··· Data for processing

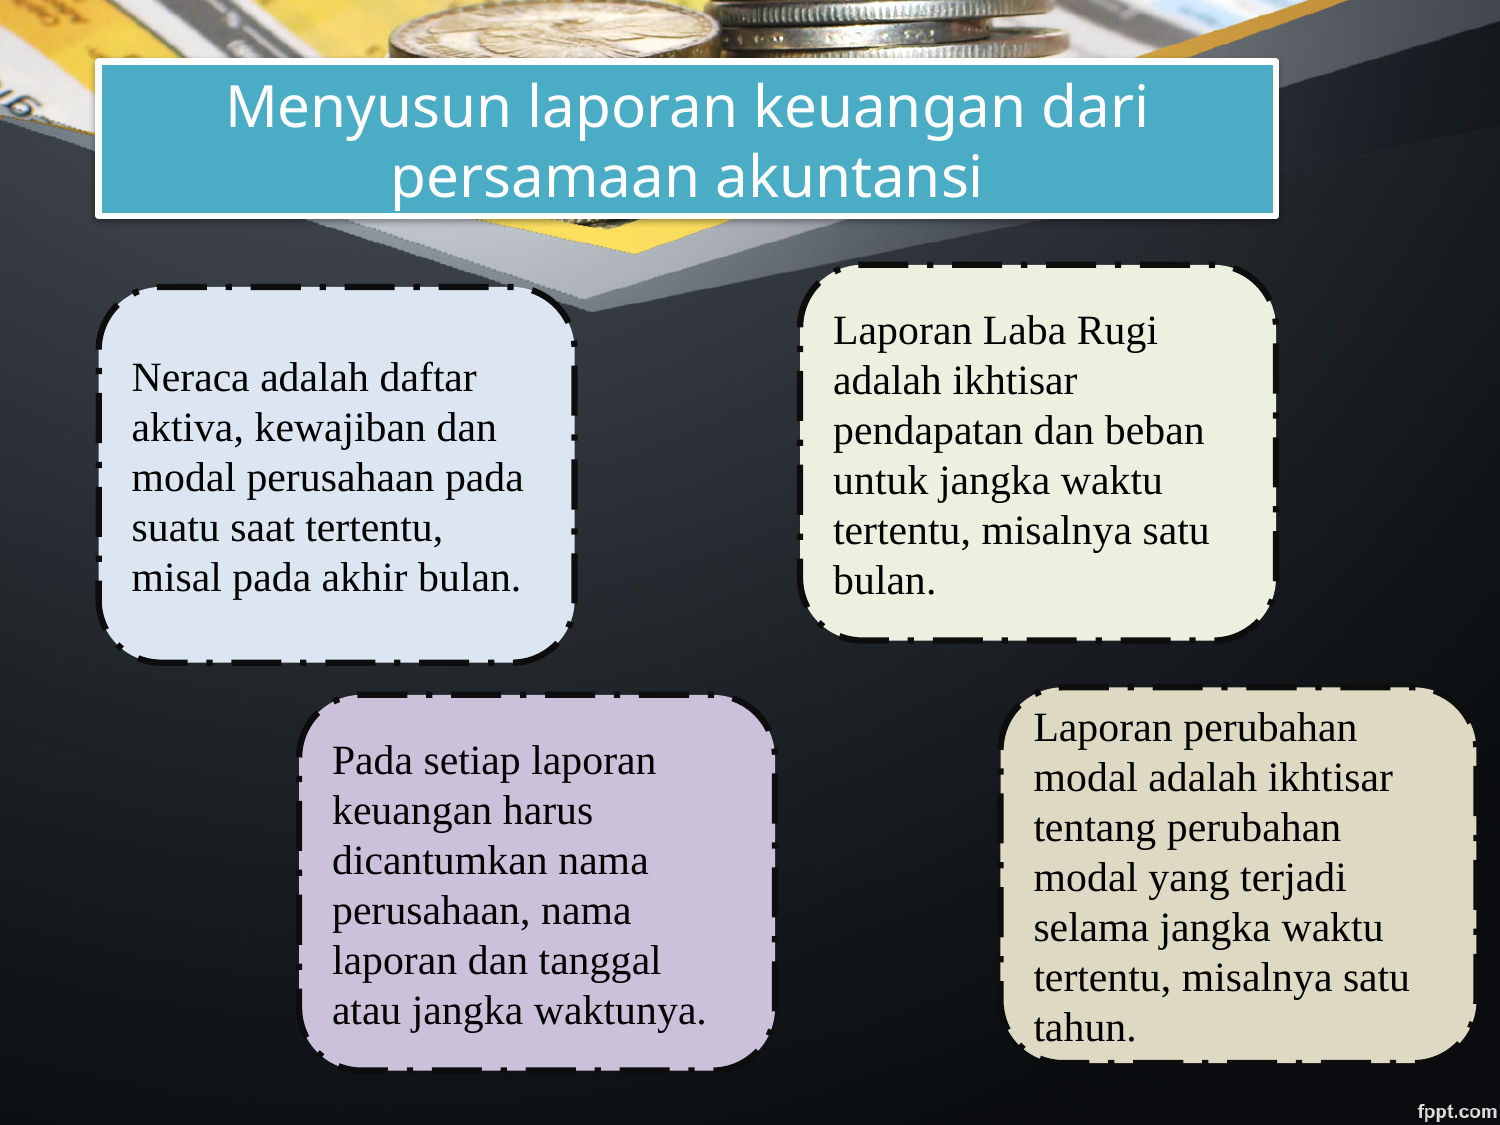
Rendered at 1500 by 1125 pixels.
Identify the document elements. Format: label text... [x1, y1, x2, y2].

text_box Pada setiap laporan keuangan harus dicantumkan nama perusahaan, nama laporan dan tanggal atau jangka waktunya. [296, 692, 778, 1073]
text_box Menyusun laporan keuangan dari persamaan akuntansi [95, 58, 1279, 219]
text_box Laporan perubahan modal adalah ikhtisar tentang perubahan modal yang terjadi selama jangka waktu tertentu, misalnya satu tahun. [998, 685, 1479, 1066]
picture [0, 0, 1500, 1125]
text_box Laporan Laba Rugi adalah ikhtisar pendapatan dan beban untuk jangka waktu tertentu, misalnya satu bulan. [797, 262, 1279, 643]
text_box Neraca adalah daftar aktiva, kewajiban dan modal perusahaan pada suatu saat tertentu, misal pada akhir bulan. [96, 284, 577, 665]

······
··· Data for processing

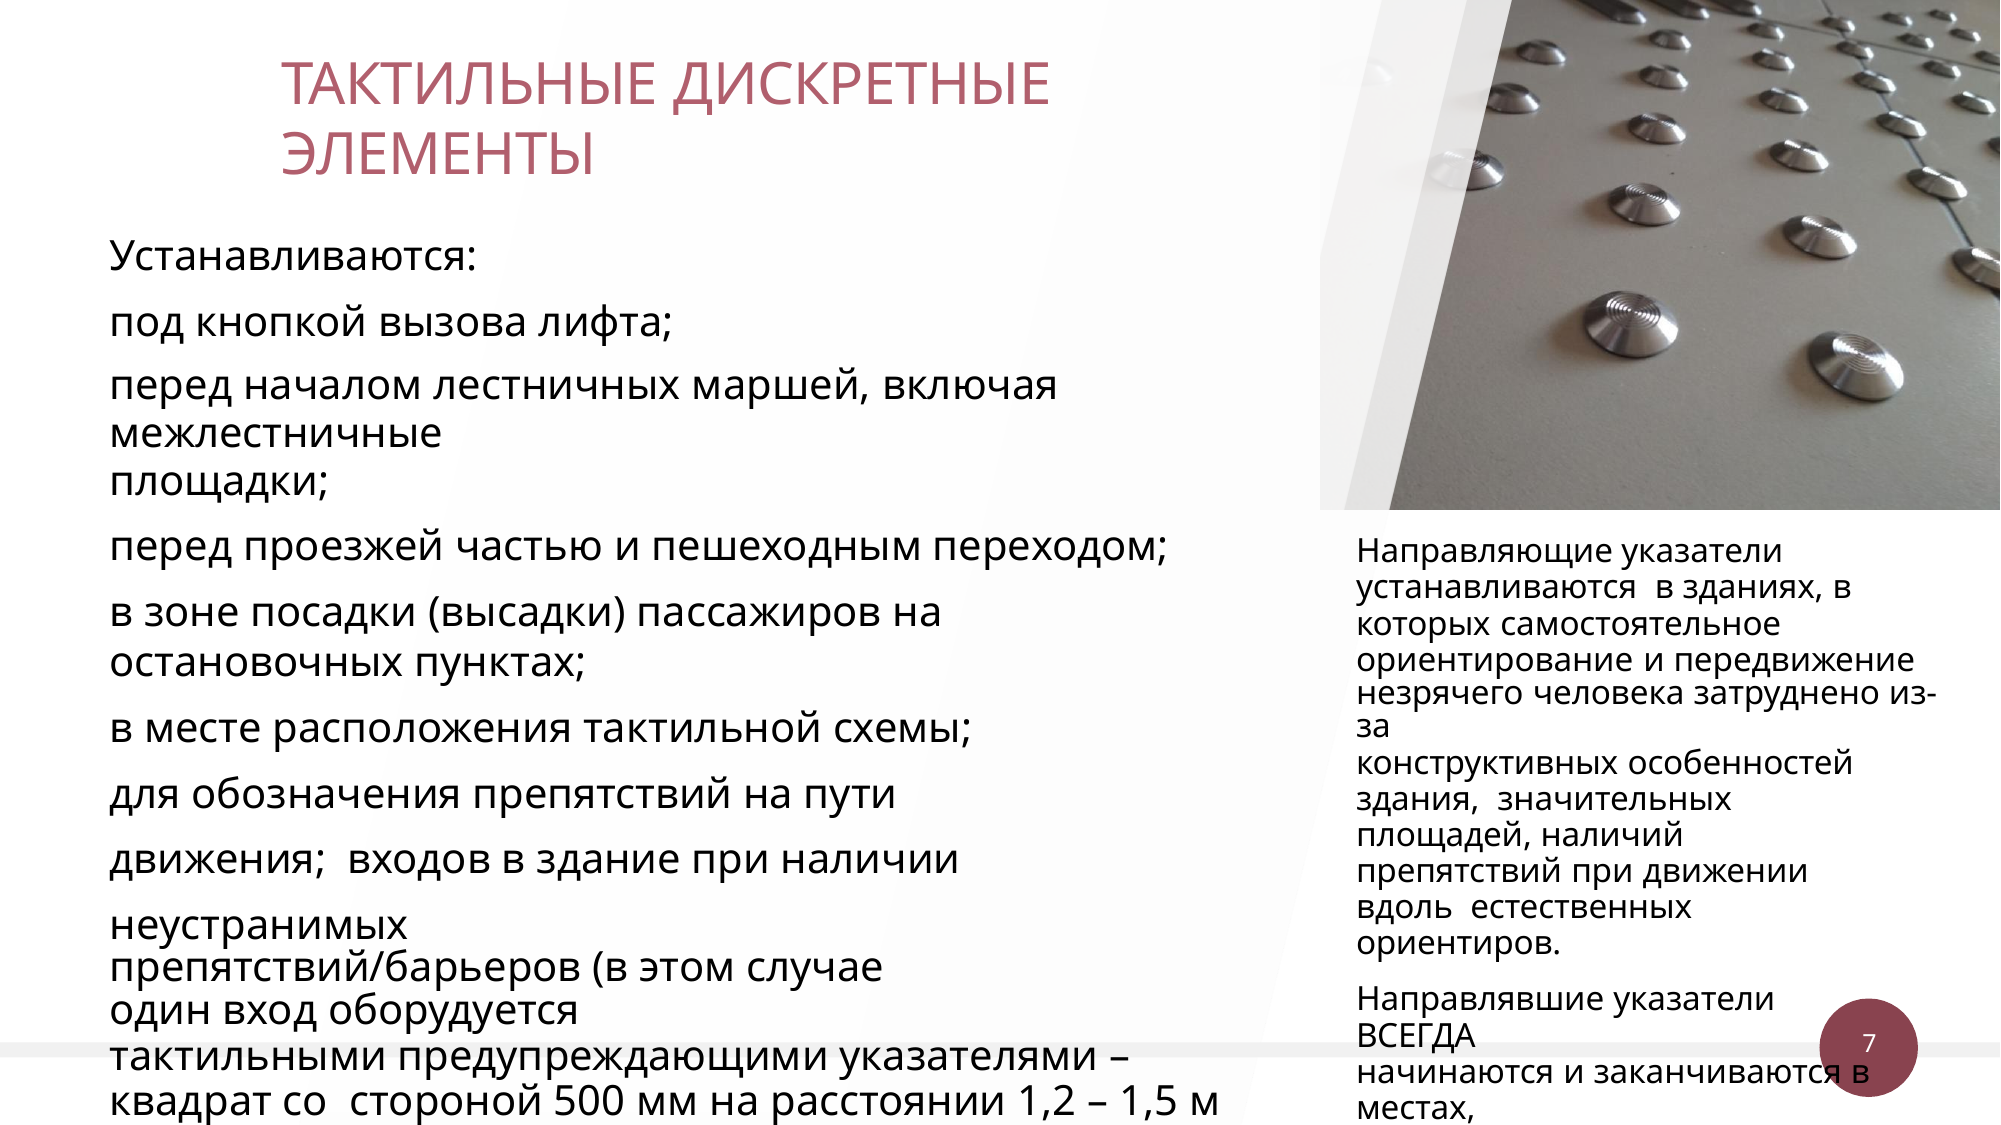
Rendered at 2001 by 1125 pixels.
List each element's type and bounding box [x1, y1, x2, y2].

······
··· Data for processing

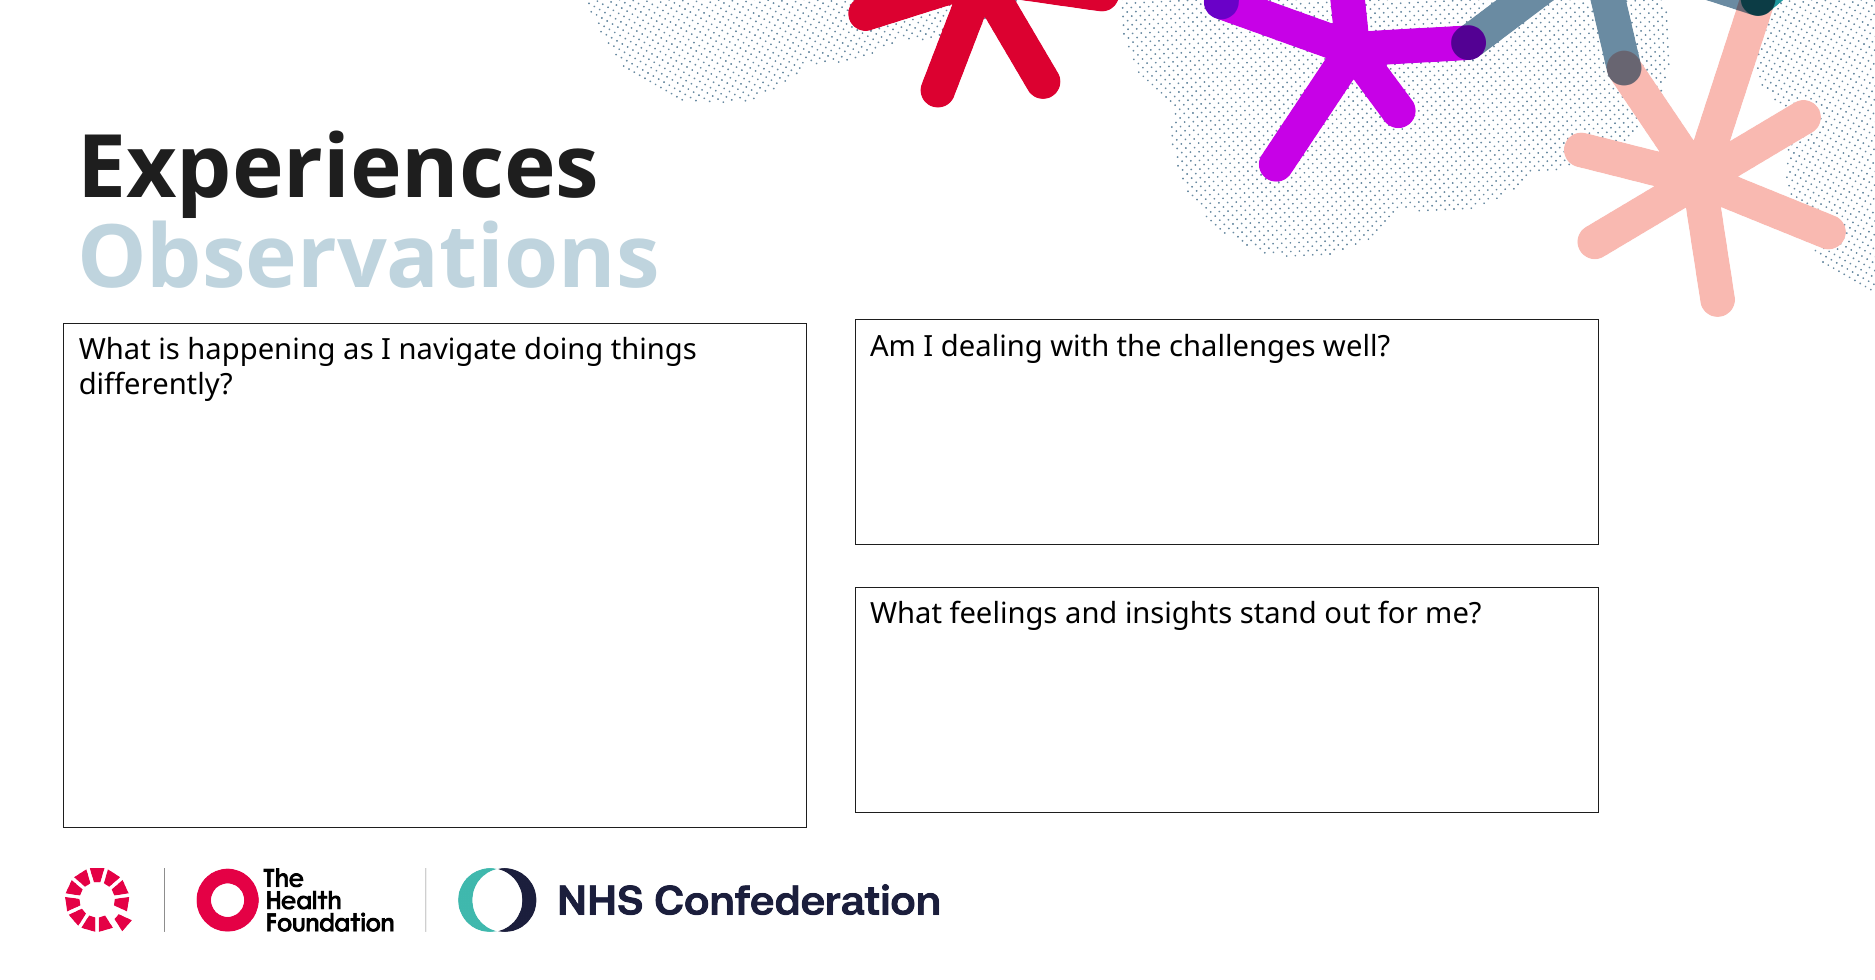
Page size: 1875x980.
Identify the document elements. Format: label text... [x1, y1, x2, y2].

······

Copy out every line from the material above where the string "pixels" turns up.

Rendered at 1500 by 1125 pixels.
Rendered at 2001 by 1125 pixels.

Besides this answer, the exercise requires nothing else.